The euro US dollar exchange rate started the previous week at US$1.0976 and remained range bound until Wednesday. The pair dropped sharply in early trade on Wednesday, before rebounding off US$1.0941 the weekly low and advancing through to market close on Friday.
The euro reached a three-week high versus the dollar, before closing up 0.3% at US$1.1037 on Friday. Across the week the pair gained 0.5%. This was its second straight weekly increase. The euro US dollar exchange rate has gained over 1% across the month to date.
Euro Advances Amid Growing Rift in ECB & Despite German Recession fears
The euro started the previous week broadly out of favour as investors were unable to shake off concerns over the health of the German economy and more broadly the eurozone economy.
German recession fears grow
Evidence of Germany slipping into recession and the eurozone suffering from slowing momentum kept growing across the week. German factory orders plunged 6.7% month on month in August, falling for the 15-straight month. German exports dropped unexpectedly 1.8% month on month in August, below the 0.8% increase than analysts had forecast. German inflation remained stagnant at 0.9%, well below the European Central Bank’s 2% target.
The data highlighted the impact of the German manufacturing slump amid the ongoing US China trade dispute and slowing global growth. Following another week of soft data, investors grew increasingly convinced that Germany tipped into recession in the third quarter. This weighed on the value of the euro across the start of the week.
Growing rift revealed in ECB minutes
The other big focus for euro investors were the minutes of the European Central Bank monetary policy meeting. The minutes from the September meeting, combined with a letter to the Financial Times, showed that the European Central Bank (ECB) dismissed objections from its own officials regarding restarting its quantitative easing or QE programme. The programme, also known as a bond buying programme injects money into the economy by buying up state bonds.

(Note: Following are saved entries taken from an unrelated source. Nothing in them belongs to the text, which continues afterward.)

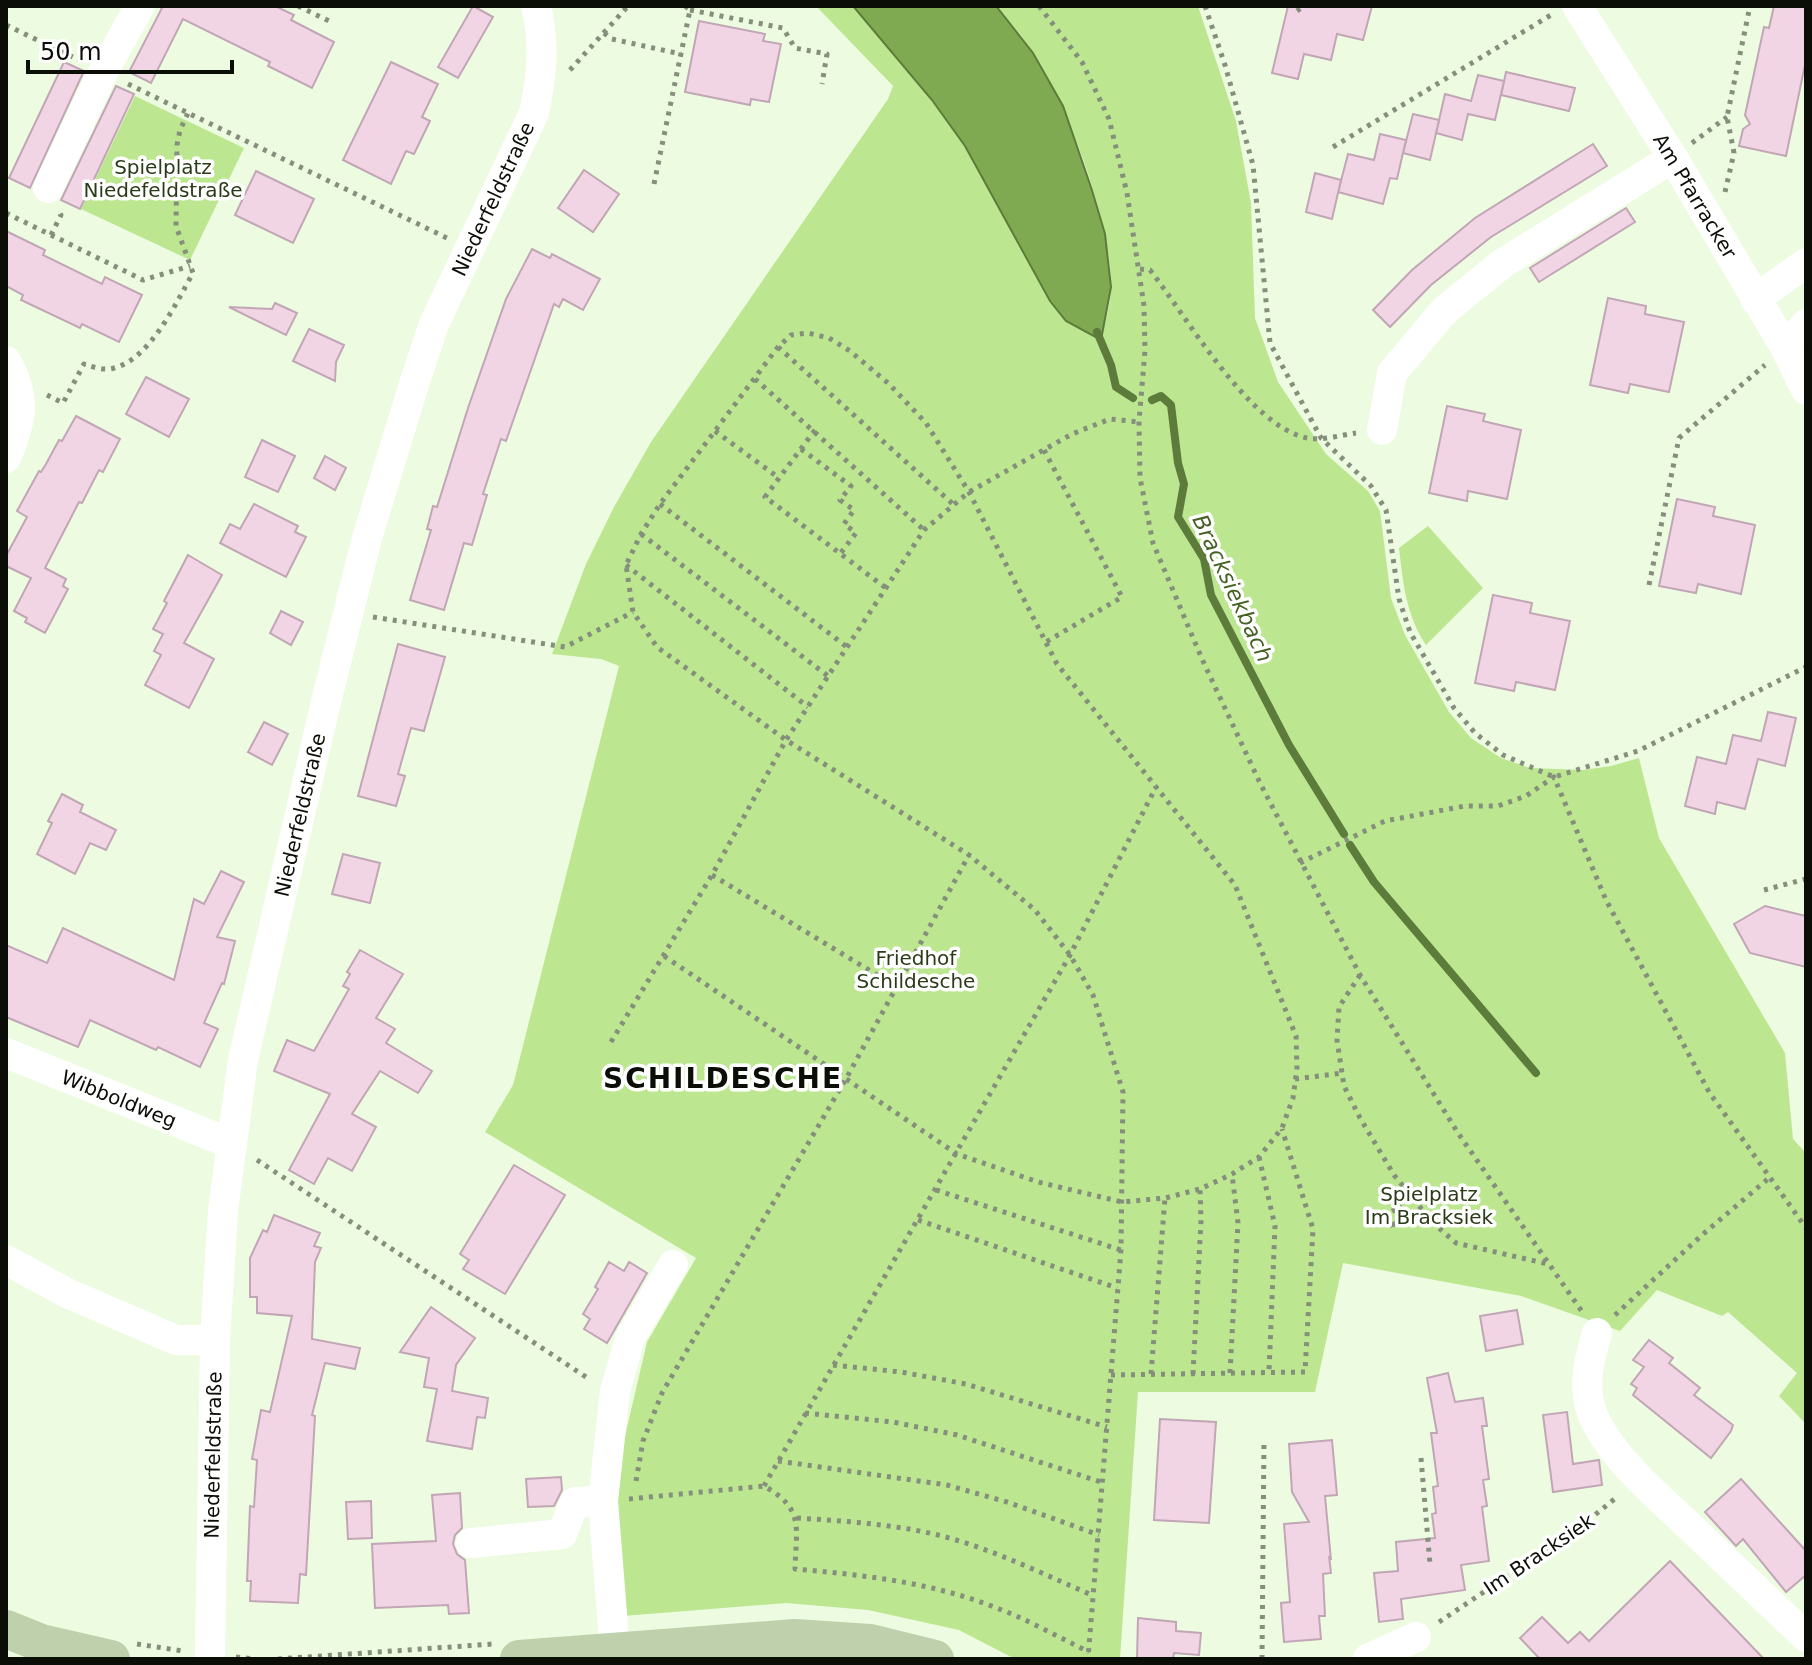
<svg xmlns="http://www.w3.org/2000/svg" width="1812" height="1665" font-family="'DejaVu Sans',sans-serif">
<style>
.green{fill:#bce790}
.water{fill:#80aa51;stroke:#5d7b3a;stroke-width:2}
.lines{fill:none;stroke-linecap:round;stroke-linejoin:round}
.stream{stroke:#5d7b3a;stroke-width:8}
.building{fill:#f2d5e5;stroke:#c1a6b5;stroke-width:2}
.path{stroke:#858f7c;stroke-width:5;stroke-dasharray:4 6;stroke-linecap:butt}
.minor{stroke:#fff;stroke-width:30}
.major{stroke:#bed1ac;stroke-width:38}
.labels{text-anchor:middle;stroke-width:7;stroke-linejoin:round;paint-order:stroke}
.park-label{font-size:20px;fill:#2a3c17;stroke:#fff}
.street-label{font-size:20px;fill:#0a0e06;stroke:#fff}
.water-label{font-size:22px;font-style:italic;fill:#456123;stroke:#fff}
.district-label{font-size:28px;font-weight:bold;letter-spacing:2px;fill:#0a0e06;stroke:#fff}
</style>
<rect width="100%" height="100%" fill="#edfce1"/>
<g class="green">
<path d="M816,6h37l79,94 33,47 85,154 16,20 34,19c5,-16 11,-37 11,-54 0,-66 -42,-176 -77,-232 -11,-17 -25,-32 -38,-48h202l38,115 15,82 4,115 23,64 48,72 42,37 12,20 11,87 14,37 44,77 22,26 30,20 29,10 53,2 28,-4 28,-8 20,80 126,215 8,86 13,14v271l-27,-28 18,-23 -69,-61 -6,4 -65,-26 -37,41 -99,-35 -178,-33 -28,129h-177l-18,267h-105l-56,-29 -91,-20 -82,-7 -163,13 -8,-104 3,-46 29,-124 49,-84 -211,-126 28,-47 106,-419 -18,-7 -49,-5 34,-90 28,-57 37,-65 237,-343 5,-13z"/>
<path d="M135,96l109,52 -54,112 -109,-51z"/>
<path d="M1428,526l55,62 -57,57c-20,-30 -23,-62 -27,-97z"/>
</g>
<path class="water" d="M853,6h143l37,47 30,53 29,84 13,44 6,53 -10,53 -35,-19 -16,-20 -85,-155 -33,-46z"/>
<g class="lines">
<g class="stream">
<path d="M1097,332l14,33 5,22 17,11"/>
<path d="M1152,400l9,-4 10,9 7,58 6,21 -6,33 26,42 7,36 78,150 55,89"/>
<path d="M1350,845l24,37 162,191"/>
</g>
</g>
<g class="building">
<path d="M158,6h117l19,9 -3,5 43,22 -22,46 -44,-22 2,-4 -87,-43 -32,64 -22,-11 33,-64z"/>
<path d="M473,6l20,11 -35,61 -20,-11z"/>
<path d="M1288,6h84l-9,34 -26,-6 -6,26 -27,-6 -6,25 -26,-6z"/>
<path d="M1774,6h32v54l-20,96 -47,-10 4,-17 7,-5 -5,-9 19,-88 5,1z"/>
<path d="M699,21l66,13 -2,7 18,3 -12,58 -18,-3 -1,6 -65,-13z"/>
<path d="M64,62l20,9 -54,117 -21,-10z"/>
<path d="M391,62l47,22 -16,33 8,4 -16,33 -8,-3 -15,33 -48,-24z"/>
<path d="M1506,72l69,16 -6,23 -68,-16z"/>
<path d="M1478,75l26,6 -9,39 -27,-6 -6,26 -26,-7 9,-39 26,7z"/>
<path d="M116,86l18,8 -54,115 -19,-9z"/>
<path d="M1413,114l26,6 -9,40 -27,-7z"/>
<path d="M1380,134l26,6 -9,39 -7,-1 -7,26 -45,-12 10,-38 26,6z"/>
<path d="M1593,144l14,22 -116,71 -60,48 -41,42 -17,-17 39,-40 63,-52z"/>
<path d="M584,170l35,24 -26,38 -35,-24z"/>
<path d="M256,171l58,28 -21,44 -58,-28z"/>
<path d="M1315,173l26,7 -9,39 -26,-7z"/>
<path d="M1626,208l9,14 -96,60 -9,-14z"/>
<path d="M6,231l39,19 -2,5 59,29 3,-7 37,18 -23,47 -37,-18 -2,4 -59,-28 2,-5 -17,-9z"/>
<path d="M532,249l18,9 2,-4 48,25 -17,31 -20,-11 -4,8 -5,-3 -48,137 -5,-2 -18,55 4,1 -15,50 -8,-2 -20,67 -34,-10 21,-70 -4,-1 6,-23 4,1 31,-99 38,-109z"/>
<path d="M1608,298l38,8 -1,8 39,8 -15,70 -39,-8 -2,9 -38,-8z"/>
<path d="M275,303l22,10 -11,22 -57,-28 43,2z"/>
<path d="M309,329l35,16 -8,17 -1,19 -42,-20z"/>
<path d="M146,377l43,22 -20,38 -43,-23z"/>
<path d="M1447,406l38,8 -2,7 38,9 -14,69 -39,-8 -1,10 -38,-8z"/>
<path d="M76,416l44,23 -17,33 -4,-2 -17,33 -3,-1 -34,66 21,11 -3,7 5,3 -23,44 -20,-11 2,-4 -13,-7 17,-33 -25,-12v-10l21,-39 -10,-6 22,-40 2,1 5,-8 13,-24 3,1z"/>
<path d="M262,440l33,16 -17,36 -33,-15z"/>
<path d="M325,456l21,12 -11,22 -21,-12z"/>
<path d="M1677,499l38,8 -2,9 42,9 -14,69 -43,-10 -2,9 -37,-7z"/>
<path d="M254,504l44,22 -3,6 11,5 -20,40 -66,-34 10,-19 10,5z"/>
<path d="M188,555l34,20 -38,68 30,16 -25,49 -44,-23 16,-30 -7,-4 9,-17 -10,-5 14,-26 -3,-2z"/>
<path d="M1493,595l39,8 -2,10 40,8 -15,69 -39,-8 -2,9 -39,-8z"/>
<path d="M281,611l22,11 -12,23 -21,-12z"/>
<path d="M398,644l47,13 -21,74 -13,-3 -13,46 7,2 -9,30 -38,-10z"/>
<path d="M1768,712l28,6 -11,48 -27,-7 -13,50 -28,-7 -2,12 -30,-8 12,-49 29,7 7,-29 28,6z"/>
<path d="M264,722l24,12 -16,31 -24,-13z"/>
<path d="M62,794l21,11 -3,7 36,18 -10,20 -16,-7 -15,31 -38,-20 15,-31 -4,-2z"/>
<path d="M343,854l37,9 -10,40 -38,-9z"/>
<path d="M221,871l23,11 -27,55 18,4 -11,43 -2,-1 -18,40 14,6 -18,38 -42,-20 -2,3 -66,-30 -12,27 -72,-30v-72l41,18 16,-35 111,52 20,-81 10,5z"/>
<path d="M1765,906l41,10v51l-56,-14 -16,-29z"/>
<path d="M360,950l43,24 -27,44 19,11 -9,14 46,28 -14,22 -38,-22 -28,43 24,13 -24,44 -24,-13 -14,26 -25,-14 41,-76 -56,-23 13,-31 27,11 35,-62 -6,-3 7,-12 -3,-2z"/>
<path d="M514,1165l51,30 -60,99 -42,-25 6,-9 -9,-6z"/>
<path d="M274,1215l46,18 -6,13 7,2 -6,14 -3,77 48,9 -5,21 -30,-6 -13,52 3,1 -9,159 -6,-1 -2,29 -48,-2 1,-20h-4l3,-75 4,1 3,-47 -5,-1 9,-49 9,2 22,-96 -35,-3v-16h-7v-39l13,-28 4,2z"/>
<path d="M609,1262l15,9 5,-9 18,11 -40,70 -23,-14 6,-10 -7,-5 15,-25 -3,-2z"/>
<path d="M431,1307l44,31 -19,27 -4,26 36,7 -3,20 -8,-1 -5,32 -45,-8 10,-52 -13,-2 5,-29 -29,-6z"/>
<path d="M1517,1310l6,34 -37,7 -6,-35z"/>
<path d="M1649,1340l24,18 -4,5 31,25 -6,7 39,30 -2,6 -20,27 -78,-63 4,-7 -6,-4 13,-17 -11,-7z"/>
<path d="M1448,1373l7,29 28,-4 4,28h-5l7,53 -6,1 4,26 -5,1 7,54 -28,4 4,25 -64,9 2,20 -24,3 -5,-49 24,-2 -2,-29 39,-4 -3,-24 4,-1 -3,-26 5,-1 -7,-53h6l-10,-55z"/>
<path d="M1567,1412l6,52 26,-4 3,25 -49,7 -10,-77z"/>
<path d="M1160,1419l56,3 -7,101 -55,-3z"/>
<path d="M1332,1440l5,55 -12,1 6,64 -2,-4 2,17 -8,1 2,42h-6l2,23 -37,3 -3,-39 9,-1 -6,-78 25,-2 -17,-30 -3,-48z"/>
<path d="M561,1477l1,13 -8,16 -26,1 -2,-28z"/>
<path d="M1741,1479l65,72v24l-20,17 -43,-53 -7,7 -31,-34z"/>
<path d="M460,1493l2,35 -7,7 -2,9 4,10 8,6 4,53 -20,1 -1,-9 -73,3 -3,-64 64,-3 -4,-46z"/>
<path d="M371,1501l1,37 -24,1 -2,-37z"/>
<path d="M1670,1561l94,98h-224l-20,-21 22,-21 26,26 12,-11 9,9z"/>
<path d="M1138,1618l38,4v9l25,2 -2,22 -25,-2 -1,6h-36z"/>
</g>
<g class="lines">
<g class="path">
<path d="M298,6l31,15"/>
<path d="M1039,6l43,56 27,57 18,74 17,113 1,44 -6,72 1,56 13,65 49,116 58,124 100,192 98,158 125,180"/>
<path d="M1205,6l20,59 28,100 17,178 51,95 50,48 15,24 13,89 11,33 44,76 21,25 28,22 51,22 84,-26 168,-84"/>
<path d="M690,10l93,18 12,20 32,6 -5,30"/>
<path d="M1297,11l7,-5"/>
<path d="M6,25l73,35"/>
<path d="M604,33l8,6 69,15"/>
<path d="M570,70l58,-64"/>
<path d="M128,84l319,154"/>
<path d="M1692,143l35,-26"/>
<path d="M1333,147l218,-132"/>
<path d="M654,184l36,-174 -5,-4"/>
<path d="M1725,192l9,-39 -7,-36 23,-111"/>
<path d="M6,213l137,67 47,-14"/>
<path d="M51,235l10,-20 -2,-4"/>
<path d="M1140,269l10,1c37,47 99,156 157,168 15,3 34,-3 49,-5"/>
<path d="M778,347l176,158"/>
<path d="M755,379l169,151"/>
<path d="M47,395l16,8 21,-39c9,3 20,7 30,4 36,-9 62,-65 79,-95l-17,-47 1,-81 3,-15 8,-17"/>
<path d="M815,430l-50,67 121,91"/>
<path d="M715,431l64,47"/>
<path d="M801,449l50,37 -11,14 14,10 -10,14 12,9 -16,21"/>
<path d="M1044,450l78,147 -76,45"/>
<path d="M660,504l187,143"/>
<path d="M641,534l187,142"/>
<path d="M626,565l182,142"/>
<path d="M1649,585l30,-147 86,-73"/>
<path d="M373,617l192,30 68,-35"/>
<path d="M1300,863l85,-42 80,-15h33l28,-10 28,-19 52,123 103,192 97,136"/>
<path d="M712,875l185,112"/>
<path d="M1764,890l42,-11"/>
<path d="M664,956l293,198 81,28 84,20 43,-4 35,-9 32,-15 27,-17 23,-29 11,-30 4,-30 -1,-32 -61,-151 -178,-221 -88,-172 -43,-69 -37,-39 -39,-33 -21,-13 -21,-5 -17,2 -13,12 -118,157 -19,30 -15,31 7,47 24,35 129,93 183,115 66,55 35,45 23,40 30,97 -2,158 -33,409"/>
<path d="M1360,975l-21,32 -2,33 7,46 16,32 34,57 38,47 24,21 92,21"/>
<path d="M611,1042l101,-167 74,-135 138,-210 45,-38 103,-58 38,-15 29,3"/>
<path d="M1295,1079l47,-6"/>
<path d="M1259,1157l16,69 -6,146"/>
<path d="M257,1160l332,219"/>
<path d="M1405,1189l-3,17 6,11"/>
<path d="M936,1190l185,60"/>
<path d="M918,1220l199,68"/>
<path d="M1392,1225l30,-15"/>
<path d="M1393,1227l-6,-13 15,-8"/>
<path d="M1615,1315l87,-80 67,-57"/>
<path d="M833,1365l68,7 65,12 141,43"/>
<path d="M1230,1373l8,-150 -6,-49"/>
<path d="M1151,1374l14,-176"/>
<path d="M1193,1374l8,-153 -1,-32"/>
<path d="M1111,1375l194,-3 8,-143 -31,-100"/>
<path d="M805,1413l88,9 64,13 147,48"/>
<path d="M1421,1458l9,106"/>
<path d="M778,1461l169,24 60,17 92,33"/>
<path d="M636,1481l7,-40 19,-48 185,-316 122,-222"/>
<path d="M764,1486l306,-531 86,-168"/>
<path d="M629,1499l135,-13c41,23 32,42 31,83 68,6 135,13 199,38 33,12 64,30 95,45"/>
<path d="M797,1518c47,3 95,6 141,17 55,14 105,39 156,61"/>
<path d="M1439,1622l136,-91 42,-34"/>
<path d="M137,1644l46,7"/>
<path d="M236,1657l19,2"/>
<path d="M278,1659l215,-15"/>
<path d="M1262,1659l2,-219"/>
</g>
<g class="minor">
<path d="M1577,6l96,152 112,189 21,43"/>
<path d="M48,188l55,-116 37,-66"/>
<path d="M1755,299l51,-36"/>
<path d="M1785,347l21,-23"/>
<path d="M6,361c21,37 16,59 0,97"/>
<path d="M1382,430l10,-57 53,-63 58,-47 170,-105"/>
<path d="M6,1053l226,91"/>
<path d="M6,1260l61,33 109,47h39"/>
<path d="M1597,1333c-9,29 -16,60 -1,89 21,40 58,71 90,101 40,38 80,76 120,114"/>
<path d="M471,1543l91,-9 13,-32 28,-1"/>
<path d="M615,1651l-12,-150 12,-110 15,-53 43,-73"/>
<path d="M210,1659l5,-319 8,-129 20,-151 82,-354 42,-168 48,-157 19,-57 100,-211c8,-38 11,-69 2,-107"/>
<path d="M1368,1659l48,-22"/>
</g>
<g class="major">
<path d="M6,1629l35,14 70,16"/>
<path d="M519,1659l276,-21 75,5 65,16"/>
</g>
</g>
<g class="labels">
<g class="park-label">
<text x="163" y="174">Spielplatz<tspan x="163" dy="23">Niedefeldstraße</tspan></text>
<text x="916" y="965">Friedhof<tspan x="916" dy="23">Schildesche</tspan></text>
<text x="1429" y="1201">Spielplatz<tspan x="1429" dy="23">Im Bracksiek</tspan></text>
</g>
<g class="street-label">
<text transform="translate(1695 196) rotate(59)" y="7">Am Pfarracker</text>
<text transform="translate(493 199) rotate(-65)" y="7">Niederfeldstraße</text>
<text transform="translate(300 815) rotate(-77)" y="7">Niederfeldstraße</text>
<text transform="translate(119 1099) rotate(22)" y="7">Wibboldweg</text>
<text transform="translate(213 1455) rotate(-89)" y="7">Niederfeldstraße</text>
<text transform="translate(1539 1554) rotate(-34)" y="7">Im Bracksiek</text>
</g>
<g class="water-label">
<text transform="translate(1233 588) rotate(65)" y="8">Bracksiekbach</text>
</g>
<g class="district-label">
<text x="723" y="1088">SCHILDESCHE</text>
</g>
</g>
<rect width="1812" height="1665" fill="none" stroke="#0a0e06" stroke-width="16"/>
<path d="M28 60v12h204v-12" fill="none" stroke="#0a0e06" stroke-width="4"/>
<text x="40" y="60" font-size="24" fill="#0a0e06" stroke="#ffffff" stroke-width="6" paint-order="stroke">50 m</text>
</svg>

The minutes highlighted a growing division between policy makers at the ECB over the dovish stance being adopted at the central bank, as it battles the economic slowdown in the eurozone. The first task for incoming President Christine Lagarde will be to fix the rift among policy makers. As long as the rift remains, euro investors are assuming that there will be no more monetary easing. As a result, the euro moved higher.
Dollar Drops on Data, Fed & Trade
The Dollar lost ground across the week following mixed data, dovish Fed speak and growing optimism of a US — Sino trade deal.
US data across the week was mixed. On the one hand, inflation as measured by the consumer price index (CPI), stagnated at a 7-month low of 1.7%, rather than popping high to 1.8% as analysts had predicted. However, on the other hand, US consumer confidence unexpectedly jumped in October to 96 points, up from 93.2. A strong consumer tends to spend well, propping up the dominant service sector. Therefore, this is considered good news for the US economy.
Federal Chair Jerome Powell, in addition to several other Federal Reserve policy makers made speeches across the week. The minutes to the Fed’s September meeting were also released. This was the Federal Reserve meeting where the central bank cut interest rates by 0.25%, but gave no indication of any further interest rate cuts to come.
The basic consensus from all the Federal Reserve updates were that most Federal Reserve policy makers are in favour of another interest rate cut this year. Policy makers are also more concerned over trade issues, geopolitical tensions and slowing foreign economies than they are about the health of the US economy. By mid-week when, the minutes to the Federal Reserve September meeting were released, the CME Fed watch tool showed that investors were assuming an 80% probability of an interest rate cut in October. By the end of the week that had dropped to just 60%, but that was owing to trade developments. The Fed Watch tool is an important gauge because when interest rate cut expectations rise, the dollar often falls and vice versa.
It all about trade
The lead up to the start of the 13th round of US — China trade talks was tense. Trade and the ongoing trade dispute have started to negatively impact on economies across the globe, including the US and China. Investors were more anxious than before previous talks for some form of deal to be achieved.
Ahead of the talks there was plenty of negative news, as President Trump blacklisted twenty plus Chinese tech firms and restricted the visas of Chinese officials in a move that angered China. Investors feared that the talks were destined to fail before they had even started.
China had made it clear that they were interested in a limited deal, not the far reaching, broad deal that President Trump has been pushing for. After two days of talks and a meeting between President Trump and Chinese Vice President Liu He, the first phase of a deal has been completed.
The dollar was moving lower across the week as trade deal optimism grew. The main reason for the dollar’s decline is because it is a safe haven. The US dollar is the reserve currency of the world. In times of elevated geopolitical tension, investors buy into the dollar for its safe haven properties. When geopolitical tensions ease, as the have across the second part of the week, investors no longer require the protection of safe haven assets and have sold out of the dollar, pulling it lower.
The first phase of the trade deal between the two powers involves China buying more farm goods and the US delaying next week’s tariffs. The two sides also agreed to certain intellectual property measures and concessions related to financial services and currency. Despite the clear progress that has been made, there are still some thorny issues which remain. Trade will remain a central theme for dollar investors at the start of this week.